Every evening Steve and Kevin were drunk, vomit arcing over Trinity Bridge or dripping down shut windows that hadn’t been opened fast enough. I kept my distance. “Her ladyship,” they’d tease me. “Look, she’s miffed, she’s turning her nose up at us.” Two rowdy boys, I thought, not yet fully formed.

So I wasn’t seeking Steve’s interest when each morning I sauntered down the hallway we shared wearing a transparent white kurta and no underwear — I’d only just woken up and was going to the bathroom. But this encouraged him to come to my room with his copy of The Complete Poems of John Keats and read from it. That book was stained with black grease, he’d taken it with him on his travels across Europe in his father’s lorry the previous summer. He told me he read Keats’s “Lamia” sitting on a crate in a warehouse in Milan, and not even the din of unloading trucks could distract him from Lamia the serpent transforming herself into a woman, writhing and foaming—“her elfin blood in madness ran.” Now from “Lamia” he read me the lines “Eclipsed her crescents, and licked up her stars” several times over. You could be a tad more subtle, I thought.

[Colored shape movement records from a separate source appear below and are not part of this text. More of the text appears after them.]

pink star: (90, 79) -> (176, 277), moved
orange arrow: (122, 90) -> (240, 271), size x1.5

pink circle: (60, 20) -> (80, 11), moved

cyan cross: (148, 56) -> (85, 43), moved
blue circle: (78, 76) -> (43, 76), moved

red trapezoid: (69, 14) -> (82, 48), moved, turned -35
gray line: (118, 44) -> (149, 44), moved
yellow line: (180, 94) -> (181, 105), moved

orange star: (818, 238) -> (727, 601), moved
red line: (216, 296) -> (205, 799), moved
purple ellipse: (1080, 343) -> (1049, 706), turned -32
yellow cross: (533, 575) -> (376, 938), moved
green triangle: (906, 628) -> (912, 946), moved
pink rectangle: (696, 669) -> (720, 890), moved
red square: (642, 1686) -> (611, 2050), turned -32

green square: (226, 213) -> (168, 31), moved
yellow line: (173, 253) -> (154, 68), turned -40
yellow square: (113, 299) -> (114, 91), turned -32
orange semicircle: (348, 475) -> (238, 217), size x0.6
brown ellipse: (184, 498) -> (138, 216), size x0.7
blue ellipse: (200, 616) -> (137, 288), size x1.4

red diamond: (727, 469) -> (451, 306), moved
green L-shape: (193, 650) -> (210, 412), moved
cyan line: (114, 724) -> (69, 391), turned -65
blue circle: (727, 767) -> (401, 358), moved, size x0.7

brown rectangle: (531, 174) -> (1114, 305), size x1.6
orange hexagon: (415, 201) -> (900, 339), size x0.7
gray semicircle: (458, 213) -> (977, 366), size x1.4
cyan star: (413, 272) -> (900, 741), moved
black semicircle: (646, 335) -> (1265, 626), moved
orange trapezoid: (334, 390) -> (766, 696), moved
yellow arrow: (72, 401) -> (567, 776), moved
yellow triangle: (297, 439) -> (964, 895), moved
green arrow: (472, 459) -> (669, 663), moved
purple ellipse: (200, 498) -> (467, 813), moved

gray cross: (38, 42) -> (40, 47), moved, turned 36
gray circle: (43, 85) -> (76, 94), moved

But he had glossy black hair that fell across his forehead and very distinct, slanted dark eyes and a pointy chin. Sweet. So I enjoyed the occasional hours we had together, just the two of us, without Kevin or the rest of our friends. We went for long walks on a dirt track by fields where the veterinary science department kept deviant-looking bulls with oddly shaped heads. And through St. John’s playing fields at dusk. I was still unaccustomed to how early daylight caved in on English autumn afternoons. We hurried to the tearoom of University Library when the hot scones were served. I was bored with the economics I had to study that year and readily gave up grappling with Sraffa’s theory of value to linger with Steve among the stacks in the North Wing, reading pamphlets on party games in the British colonies or books on East End villains like the Kray twins. Steve told me that not too far from where he lived, in Whitechapel, was the Blind Beggar Pub where the Krays shot someone.

Steve was full of stories about his family and his childhood and about the London he knew. He’d grown up in Manor Park, on the outer edges of East London—“growing up on the Manor,” it was called locally. It was here that Steve played football with his brother, Mark, late into the night under streetlamps. He loitered with his friends outside the sweet factory nearby, imagining the rich pickings inside. They ate tomatoes that grew wild by the sewage works near the Roding River, a trifling tributary of the Thames, and their faces broke into a rash. One day Steve’s father told him that he’d smash his kneecaps if he saw him hanging around too many street corners. Steve knew his dad wouldn’t but was thankful for the threat. It allowed him to stay in and do his homework when his friends called round, yet again, to go hurl milk bottles against the wall of the social club at the end of their street. “Na, not tonight, mate, me dad’ll kill me.”